Slightly over ten years ago, chronic traumatic encephalopathy (CTE) was propelled to the fore of neurodegenerative disease research where it has remained. Since that time, broad consensus has emerged among neuropathologists that CTE has a distinct neuropathological presentation that is distinguishable from other tauopathies, with a unique pathognomonic perivascular lesion that was codified in consensus criteria (McKee et al., 2016). In this report, the pathognomonic lesion was described as consisting of “p-tau aggregates in neurons, astrocytes, and cell processes around small vessels in an irregular pattern at the depths of the cortical sulci”. While this working definition was considered sufficiently precise, confusion emerged and persisted in the literature around the perivascular astrocytes in aging related tau astrogliopathy (ARTAG) (Kovacs et al., 2016) that can generally be differentiated based on the absence of neurons and localization in the white matter or subpial compartments. Clarification was not sufficient to put the astrocyte question to rest (McKee et al., 2020).

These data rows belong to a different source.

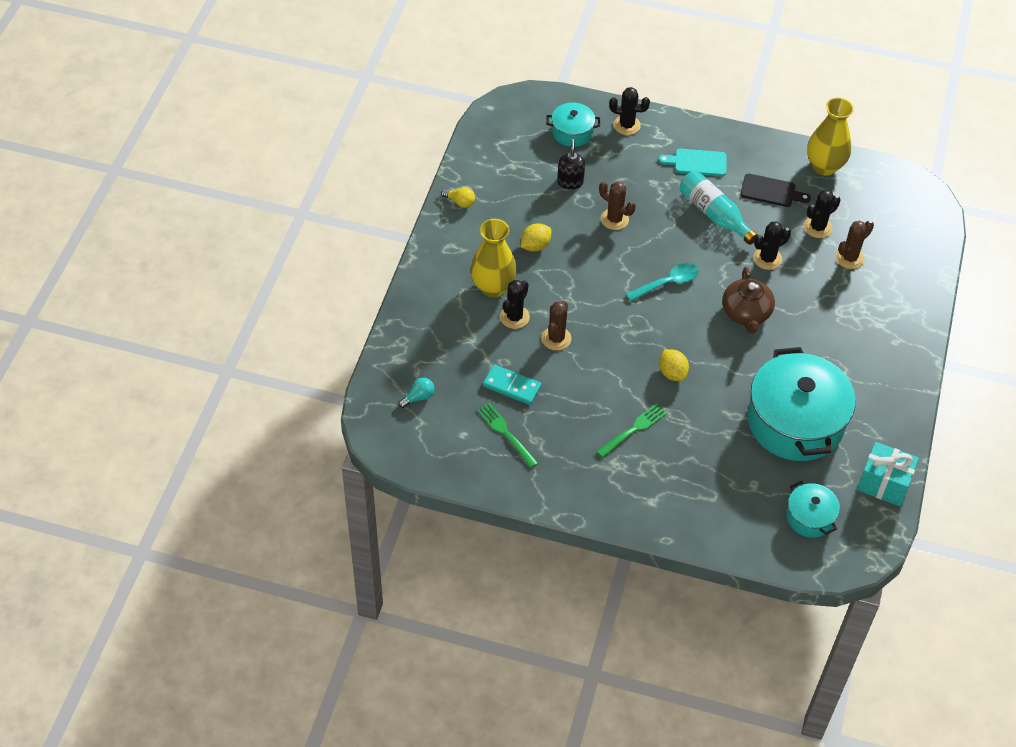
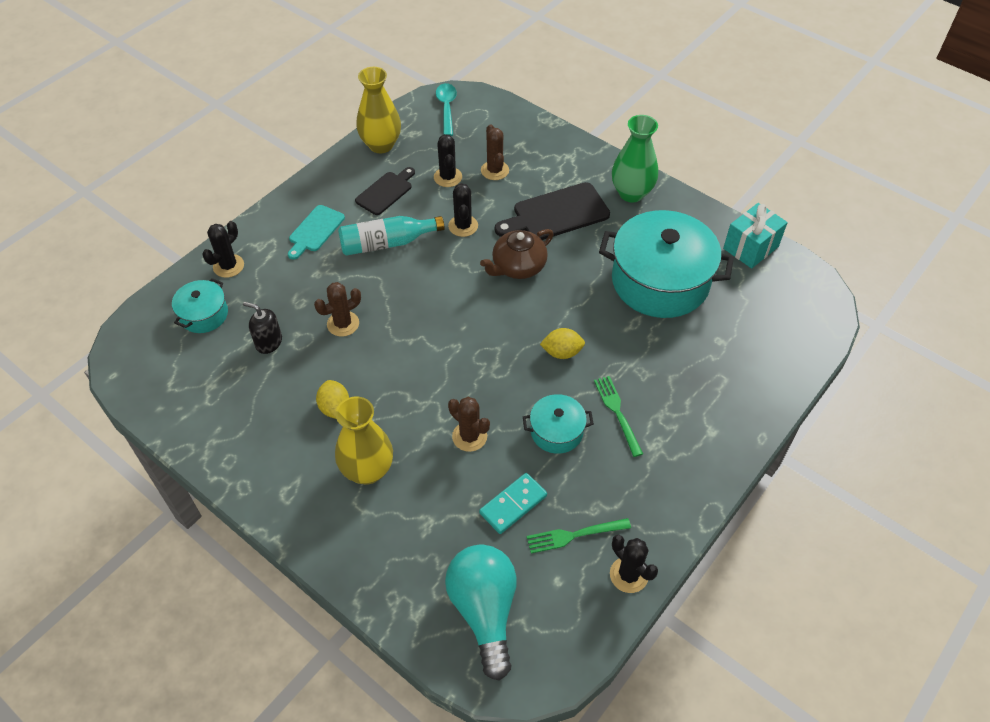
camera: 65 degrees left, 0 degrees up
(418, 397) = (484, 610): turquoise light bulb -> turquoise light bulb, size x2.45
(460, 202) = (227, 457): yellow light bulb -> none
(514, 317) = (420, 465): black cactus -> black cactus (629, 575)
(667, 283) = (449, 312): turquoise spoon -> turquoise spoon (446, 108)
(746, 313) = (518, 266): brown teapot -> brown teapot turned 120 degrees clockwise
(810, 517) = (770, 313): turquoise pot -> turquoise pot (556, 431)
(826, 321) = (556, 213): none -> black cutting board
(891, 370) = (631, 193): none -> green vase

Setting aside ARTAG, there is a tremendous burden of p-tau positive gray matter astrocytes in CTE. A study led by John Trojanowski at the University of Pennsylvania and William Stewart at the University of Glasgow published in Brain Communications sought to neuroanatomically map these astrocytes and found a preferential accumulation in the sulcal depths, the precise region that is biomechanically vulnerable in CTE and where tau pathology first emerges (Arena et al., 2020). This is in contrast to neuronal tau pathology which they found was more diffuse. This seems to suggest that astrocyte pathology is an early event. In another study published in Brain Pathology led by Ann McKee and John Crary (writer of this review), a spectrum of cases that also included very early CTE lesions was able to pinpoint abnormal tau in early pathognomonic lesions to perivascular neurons (Figure 6), but not astrocytes, which appeared to accumulate later in the disease progression (Cherry et al., 2020). This tau pathology consisted predominantly of tau isoforms containing four microtubule binding domain repeats (4R tau), an isoform that has been proposed to be especially toxic given its increased propensity towards aggregation. Together, these findings point to a complex picture of evolving tau pathology in neurons and astrocytes early in CTE and we expect that research in the coming years around the role of astrocytes in early CTE will intensify.

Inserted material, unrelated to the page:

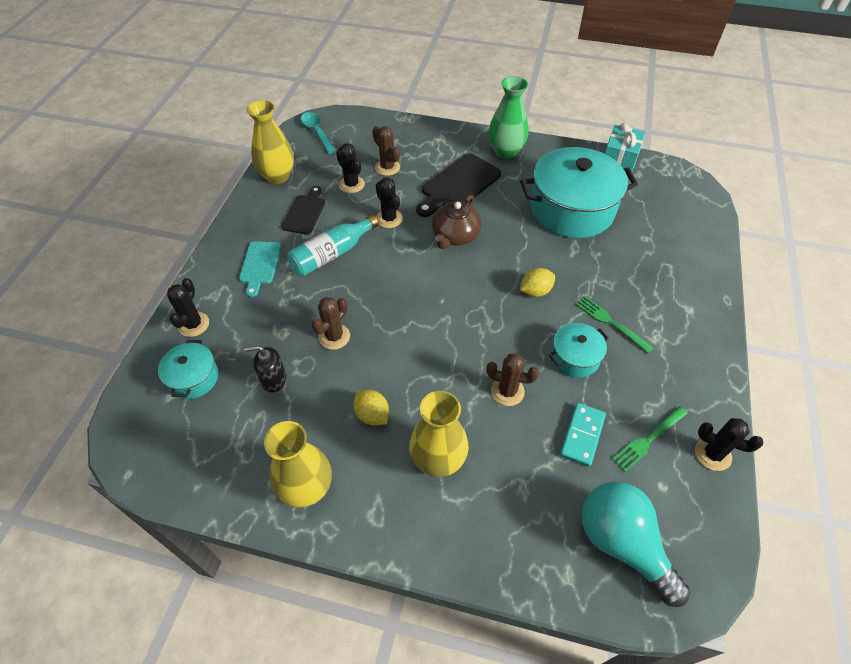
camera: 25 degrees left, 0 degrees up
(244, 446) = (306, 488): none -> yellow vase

Figure 6. Immunofluorescence microscopy in a sulcal region from an individual who passed away in their 20s with chronic traumatic encephalopathy (CTE). A. Low power image highlighting two perivascular lesions. B. High power image showing staining with markers for astroglia (GFAP, blue), neurons (MAP2, green) and abnormal hyperphosphorylated p-tau (AT8; green). White arrows mark colocalization. In these lesions, there is only MAP2 overlap with p-tau. No GFAP/AT8 colocalization was seen in this case. Scale bar is 50 um. Images courtesy of Dr. Jonathan Cherry and Ann McKee (Boston University and Boston VA).

Acknowledgement

Dr. Crary receives research funding from the NIH (P30AG066514, R01AG054008, R01NS095252, R01AG062348, R01NS086736, U54NS115266, U54NS115322). We further acknowledge the Rainwater Charitable Trust/Tau Consortium, David and Elsie Werber, Alexander Saint Amand Scholar Award and Karen Strauss Cook Research Scholar Award.